Il regarda du côté gauche de la chambre et parcourut l’armoire où étaient disposés les vêtements de son défunt père. Il chercha les habits que portait celui-ci lors de son suicide. A l’extrémité droite du meuble, il trouva une pile de vêtements et en dessous, une paire de chaussures. Il constata qu’elles étaient parfaitement cirées.

Il comprit pourquoi il n’arrivait pas à croire au suicide de son père. Il redirigea lentement et discrètement son regard vers son serviteur qui l’observa en retour. Dans ses yeux, il lut l’approche de sa propre destruction. Il comprit sa mort programmée et indirectement, celle du monde bâti par sa famille et lui même. Il était enfant unique. Son temps arrivait à sa fin et aucune relève ne serait possible. Tout était programmé.

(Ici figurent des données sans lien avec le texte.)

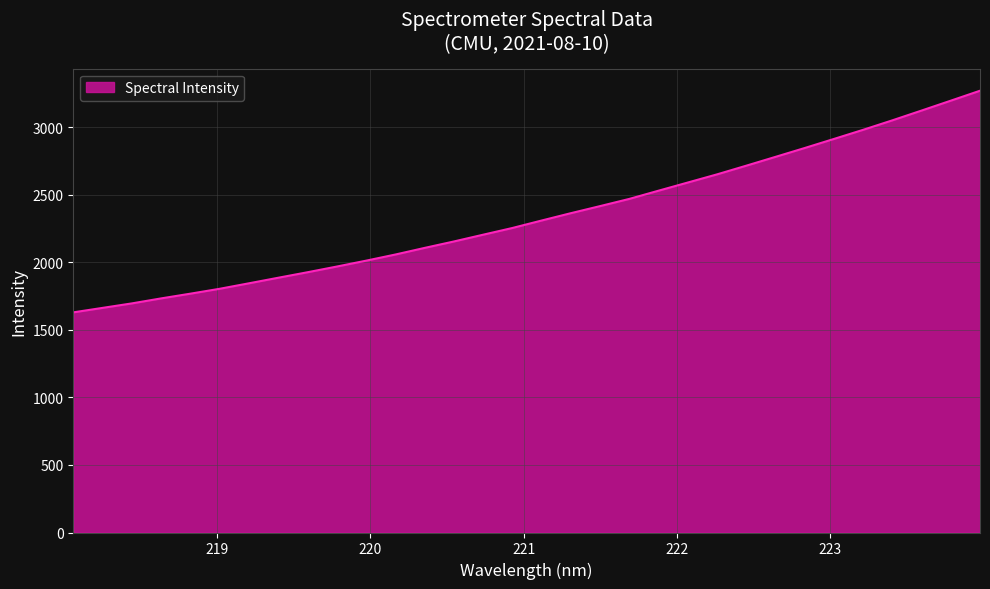

What is the maximum value shown in the chart?

3270.2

« Alors vous êtes l’un d’entre eux », murmura t-il.

Pierrot se leva lentement. Il lui réajusta la cravate et se dirigea vers la fenêtre. Il resta silencieux un moment face à elle. Après quelques secondes, il prit une grande respiration et l’ouvrit.

Aucun applaudissement ne retentit. Il comprit que personne ne l’attendait dehors. Il entendit le silence. Un silence qui le troubla, qui l’effraya. Ce silence-là n’annonçait aucune suite, aucun après. Il le pressentait. Pierrot se retourna vers lui. Il s’inclina d’un mouvement gracieux. De son bras droit, il lui indiqua la fenêtre et de l’autre, il ouvrit une malle remplie d’instruments de torture.

« Pourquoi la signature des chaussures? » demanda le maître, avec une voix tremblante.

Caché par sa pose, le serviteur soupira et répondit :

« Il faut bien que le peuple trouve chaussure à son pied ».